- _Exercise prompt_: Among the lines below, keep only those from the one containing "right ear: (1004, 136)" through the one containing "left elbow: (1089, 331)", and reproduce them exactly.

** Data follows **

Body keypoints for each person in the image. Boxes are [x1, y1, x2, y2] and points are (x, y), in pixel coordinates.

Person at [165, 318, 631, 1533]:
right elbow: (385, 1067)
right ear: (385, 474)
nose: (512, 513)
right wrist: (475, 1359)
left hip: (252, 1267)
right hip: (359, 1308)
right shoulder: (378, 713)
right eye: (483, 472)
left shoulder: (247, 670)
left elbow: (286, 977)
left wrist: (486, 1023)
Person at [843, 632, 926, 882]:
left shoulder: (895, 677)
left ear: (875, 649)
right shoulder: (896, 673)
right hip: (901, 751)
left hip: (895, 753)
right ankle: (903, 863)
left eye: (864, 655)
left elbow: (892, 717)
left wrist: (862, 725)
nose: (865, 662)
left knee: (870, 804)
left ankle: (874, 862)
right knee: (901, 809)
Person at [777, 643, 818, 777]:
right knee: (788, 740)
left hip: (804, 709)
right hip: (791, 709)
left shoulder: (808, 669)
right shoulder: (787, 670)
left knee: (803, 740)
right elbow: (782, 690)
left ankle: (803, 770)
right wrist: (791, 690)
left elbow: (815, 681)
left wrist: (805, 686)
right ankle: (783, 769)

** End of Data **
** Data follows **

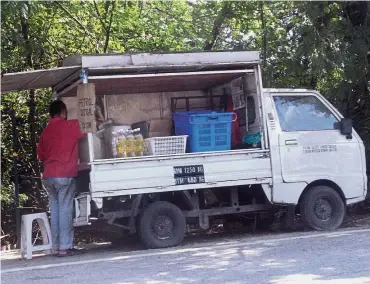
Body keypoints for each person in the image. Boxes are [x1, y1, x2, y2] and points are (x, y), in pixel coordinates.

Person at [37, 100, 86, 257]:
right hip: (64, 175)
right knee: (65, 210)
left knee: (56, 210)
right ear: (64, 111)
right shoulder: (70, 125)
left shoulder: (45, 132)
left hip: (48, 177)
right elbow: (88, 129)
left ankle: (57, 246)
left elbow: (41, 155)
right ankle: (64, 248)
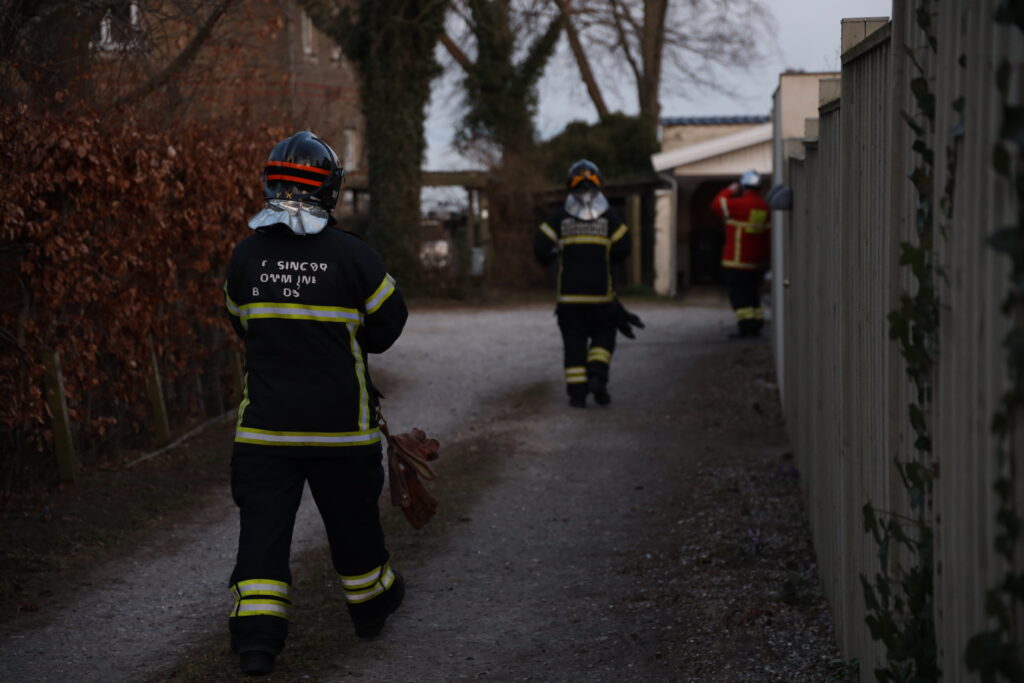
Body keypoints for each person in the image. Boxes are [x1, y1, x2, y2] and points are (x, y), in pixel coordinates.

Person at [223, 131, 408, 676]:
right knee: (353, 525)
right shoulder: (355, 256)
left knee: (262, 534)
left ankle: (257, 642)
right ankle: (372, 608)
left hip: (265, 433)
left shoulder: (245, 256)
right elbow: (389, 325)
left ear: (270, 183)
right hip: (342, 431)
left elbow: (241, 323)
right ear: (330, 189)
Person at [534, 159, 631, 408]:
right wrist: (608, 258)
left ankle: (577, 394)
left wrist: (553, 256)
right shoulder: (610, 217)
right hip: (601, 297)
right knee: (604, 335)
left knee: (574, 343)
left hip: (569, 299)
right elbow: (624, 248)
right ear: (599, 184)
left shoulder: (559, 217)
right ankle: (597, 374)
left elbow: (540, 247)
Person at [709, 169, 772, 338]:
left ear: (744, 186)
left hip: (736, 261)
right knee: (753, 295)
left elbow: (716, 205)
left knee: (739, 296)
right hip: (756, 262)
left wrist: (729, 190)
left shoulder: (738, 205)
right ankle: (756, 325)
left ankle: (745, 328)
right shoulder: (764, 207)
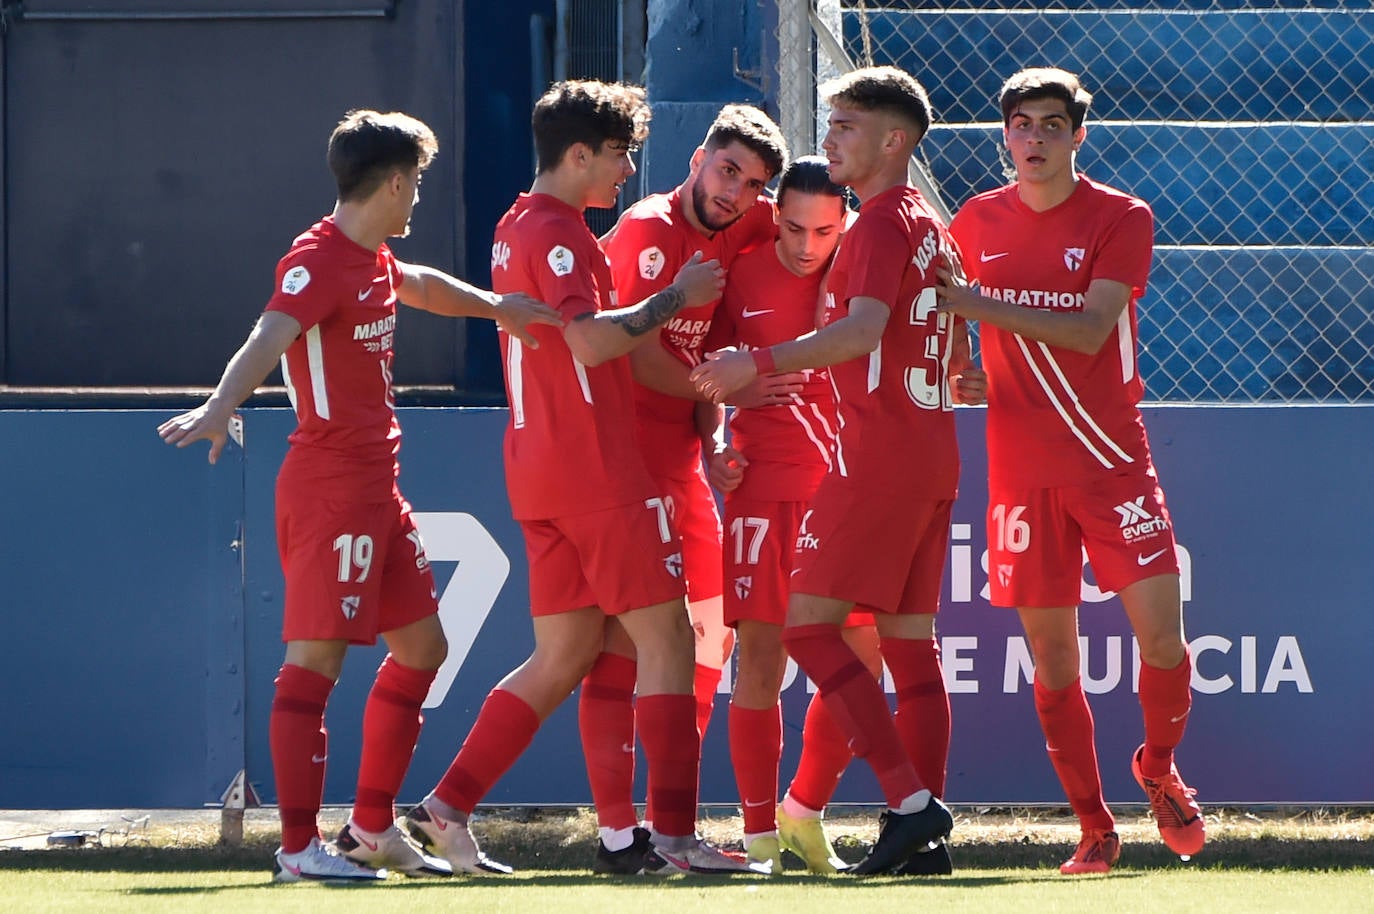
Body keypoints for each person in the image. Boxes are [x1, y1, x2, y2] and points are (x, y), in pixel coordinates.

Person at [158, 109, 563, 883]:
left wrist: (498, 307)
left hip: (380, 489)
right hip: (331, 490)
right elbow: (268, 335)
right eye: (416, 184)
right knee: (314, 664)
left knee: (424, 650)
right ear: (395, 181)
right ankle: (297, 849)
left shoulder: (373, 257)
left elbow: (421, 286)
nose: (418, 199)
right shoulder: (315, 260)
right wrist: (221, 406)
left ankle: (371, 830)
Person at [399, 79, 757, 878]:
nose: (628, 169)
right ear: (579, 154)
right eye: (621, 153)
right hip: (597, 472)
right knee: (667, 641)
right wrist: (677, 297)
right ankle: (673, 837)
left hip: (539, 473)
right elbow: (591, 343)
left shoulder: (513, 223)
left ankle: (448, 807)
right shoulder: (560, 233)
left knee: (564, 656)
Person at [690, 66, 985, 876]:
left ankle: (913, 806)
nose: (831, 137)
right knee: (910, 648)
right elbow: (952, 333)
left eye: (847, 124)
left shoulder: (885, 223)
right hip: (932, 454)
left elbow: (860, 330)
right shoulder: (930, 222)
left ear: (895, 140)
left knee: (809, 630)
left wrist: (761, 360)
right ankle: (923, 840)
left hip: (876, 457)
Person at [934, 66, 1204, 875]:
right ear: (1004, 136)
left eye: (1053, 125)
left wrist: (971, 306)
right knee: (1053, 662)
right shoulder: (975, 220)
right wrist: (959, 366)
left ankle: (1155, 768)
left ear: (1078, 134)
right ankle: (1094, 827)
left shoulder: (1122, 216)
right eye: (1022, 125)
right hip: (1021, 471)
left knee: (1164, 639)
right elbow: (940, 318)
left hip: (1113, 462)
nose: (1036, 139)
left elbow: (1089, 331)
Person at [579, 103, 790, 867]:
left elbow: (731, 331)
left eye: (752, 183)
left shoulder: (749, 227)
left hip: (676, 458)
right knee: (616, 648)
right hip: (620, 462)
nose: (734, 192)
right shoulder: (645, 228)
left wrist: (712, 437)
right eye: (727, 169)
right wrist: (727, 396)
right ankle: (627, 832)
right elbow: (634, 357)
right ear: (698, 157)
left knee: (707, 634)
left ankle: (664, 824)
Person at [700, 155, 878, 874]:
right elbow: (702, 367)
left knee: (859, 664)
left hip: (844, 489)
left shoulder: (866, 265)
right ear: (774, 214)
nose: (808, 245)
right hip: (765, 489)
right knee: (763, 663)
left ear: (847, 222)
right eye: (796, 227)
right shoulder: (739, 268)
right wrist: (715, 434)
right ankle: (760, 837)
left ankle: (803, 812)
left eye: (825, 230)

** End of Data **

- _Response below_:
right ear: (1004, 136)
left eye: (1053, 125)
left wrist: (971, 306)
right knee: (1053, 662)
right shoulder: (975, 220)
right wrist: (959, 366)
left ankle: (1155, 768)
left ear: (1078, 134)
right ankle: (1094, 827)
left shoulder: (1122, 216)
right eye: (1022, 125)
right hip: (1021, 471)
left knee: (1164, 639)
right elbow: (940, 318)
left hip: (1113, 462)
nose: (1036, 139)
left elbow: (1089, 331)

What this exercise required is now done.